Officially, the government has been battling Islamists led by an elusive former opposition commander, Mullo Abdullo. Observers, however, have cast doubts on the official version of recent events. John Heathershaw, an expert on Tajikistan at the University of Exeter told EurasiaNet.org that by framing the struggle in Rasht as part of the War on Terror “there’s more chance that foreign governments will get behind them. The government has ensured an information blackout to prevent journalists from getting up there, but we know […] that this is a local insurgency about control of this particular region.”
Heathershaw said that though the government regularly attempts to stem the flow of information, this latest campaign has been more comprehensive. Concurring, a local journalist, speaking on condition of anonymity, said “this is the worst time to be an independent journalist in Tajikistan since independence.”
Some commentators suspect that officials are using recent events as a pretext to squelch all analytical reporting of government policies and conduct. Prior to the outbreak of violence in the Rasht Valley, some local media outlets had begun to examine issues that potentially could cast the government in an unfavorable light. For example, several outlets had questioned government accounts of a mass prison break in August in which 25 suspected Islamists mysteriously walked out of a maximum-security prison in central Dushanbe.

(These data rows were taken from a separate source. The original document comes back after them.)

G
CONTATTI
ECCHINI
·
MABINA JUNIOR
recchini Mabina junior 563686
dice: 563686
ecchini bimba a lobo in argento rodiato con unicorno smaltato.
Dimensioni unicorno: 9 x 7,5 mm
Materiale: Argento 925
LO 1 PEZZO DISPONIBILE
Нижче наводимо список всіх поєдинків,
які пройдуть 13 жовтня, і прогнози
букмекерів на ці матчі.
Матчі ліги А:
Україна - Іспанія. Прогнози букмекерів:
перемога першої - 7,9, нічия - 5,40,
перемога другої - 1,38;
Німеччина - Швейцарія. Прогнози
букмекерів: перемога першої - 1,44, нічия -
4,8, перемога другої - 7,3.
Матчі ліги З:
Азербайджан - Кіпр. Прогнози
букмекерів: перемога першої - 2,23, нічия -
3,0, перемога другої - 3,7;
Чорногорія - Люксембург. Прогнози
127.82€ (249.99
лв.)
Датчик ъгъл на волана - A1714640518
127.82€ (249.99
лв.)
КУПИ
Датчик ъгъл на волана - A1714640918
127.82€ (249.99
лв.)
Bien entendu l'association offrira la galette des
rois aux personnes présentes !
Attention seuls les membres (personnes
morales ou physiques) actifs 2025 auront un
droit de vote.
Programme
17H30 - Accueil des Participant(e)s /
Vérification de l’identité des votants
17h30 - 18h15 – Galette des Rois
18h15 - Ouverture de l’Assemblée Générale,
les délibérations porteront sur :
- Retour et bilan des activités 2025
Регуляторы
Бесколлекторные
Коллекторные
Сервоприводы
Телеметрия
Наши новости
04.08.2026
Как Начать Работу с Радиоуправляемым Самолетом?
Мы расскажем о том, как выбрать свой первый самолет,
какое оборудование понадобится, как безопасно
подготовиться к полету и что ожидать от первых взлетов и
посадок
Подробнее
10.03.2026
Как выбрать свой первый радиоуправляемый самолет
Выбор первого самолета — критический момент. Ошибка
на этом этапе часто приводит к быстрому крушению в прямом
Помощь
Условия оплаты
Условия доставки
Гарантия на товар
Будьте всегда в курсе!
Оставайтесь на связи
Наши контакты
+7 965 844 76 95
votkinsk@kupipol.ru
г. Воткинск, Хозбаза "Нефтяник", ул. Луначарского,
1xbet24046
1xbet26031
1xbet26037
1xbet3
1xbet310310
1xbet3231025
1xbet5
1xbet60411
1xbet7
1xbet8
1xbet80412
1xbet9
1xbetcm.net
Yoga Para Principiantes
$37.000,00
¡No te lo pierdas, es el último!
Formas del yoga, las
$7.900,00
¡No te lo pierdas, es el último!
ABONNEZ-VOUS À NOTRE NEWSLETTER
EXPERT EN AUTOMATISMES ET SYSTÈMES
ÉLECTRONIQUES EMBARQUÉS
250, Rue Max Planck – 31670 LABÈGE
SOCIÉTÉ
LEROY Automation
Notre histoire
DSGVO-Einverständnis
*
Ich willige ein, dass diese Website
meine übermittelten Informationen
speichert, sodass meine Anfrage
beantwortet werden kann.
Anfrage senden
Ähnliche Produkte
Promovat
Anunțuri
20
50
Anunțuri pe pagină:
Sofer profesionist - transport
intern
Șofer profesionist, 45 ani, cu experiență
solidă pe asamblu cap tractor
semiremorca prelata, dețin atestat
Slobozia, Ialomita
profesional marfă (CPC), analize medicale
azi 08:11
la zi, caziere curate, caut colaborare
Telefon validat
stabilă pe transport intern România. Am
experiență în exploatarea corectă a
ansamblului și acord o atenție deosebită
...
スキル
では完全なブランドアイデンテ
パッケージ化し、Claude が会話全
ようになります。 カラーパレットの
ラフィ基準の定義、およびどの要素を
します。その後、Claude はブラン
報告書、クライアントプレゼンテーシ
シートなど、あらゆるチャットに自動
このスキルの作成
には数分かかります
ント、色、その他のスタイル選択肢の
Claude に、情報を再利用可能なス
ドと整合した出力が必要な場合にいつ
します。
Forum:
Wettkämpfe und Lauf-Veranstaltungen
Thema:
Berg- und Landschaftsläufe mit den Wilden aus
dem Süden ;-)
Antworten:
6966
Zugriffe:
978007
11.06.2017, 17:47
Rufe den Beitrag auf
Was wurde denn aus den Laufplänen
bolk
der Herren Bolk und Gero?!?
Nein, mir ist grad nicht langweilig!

In addition, an October 28 article in the Najot newspaper, affiliated with the opposition Islamic Renaissance Party (IRPT), noted that the press had also engaged in a lively debate over the ownership of a mysterious new company charging tolls on a road north of Dushanbe. Others had discussed a lack of transparency at the Tajik Aluminum Company (TALCO), wondering how much money the plant was bringing into the national economy while it ate most of the country’s limited energy supply.
On October 20, at the height of the media controversy, Reporters Without Borders described Tajikistan as the freest media environment in Central Asia, placing it at 115 out of 179 worldwide in its annual Press Freedom Index. Independent journalists in Dushanbe derided the finding, with 240 signing a petition urging President Imomali Rahmon to stop the crackdown.
Many journalists believe that Western criticism of the Tajik government’s crackdown on a free press will have little influence in altering Dushanbe’s course. The West may criticize, but the United States and European Union still place security concerns first, and will thus keep the pressure appropriately tempered. “Because so much of the censorship is informal, the government can carry on getting away with leveraging the media, whilst the international community does nothing to stop them,” said Tadjibaeva of Asia-Plus.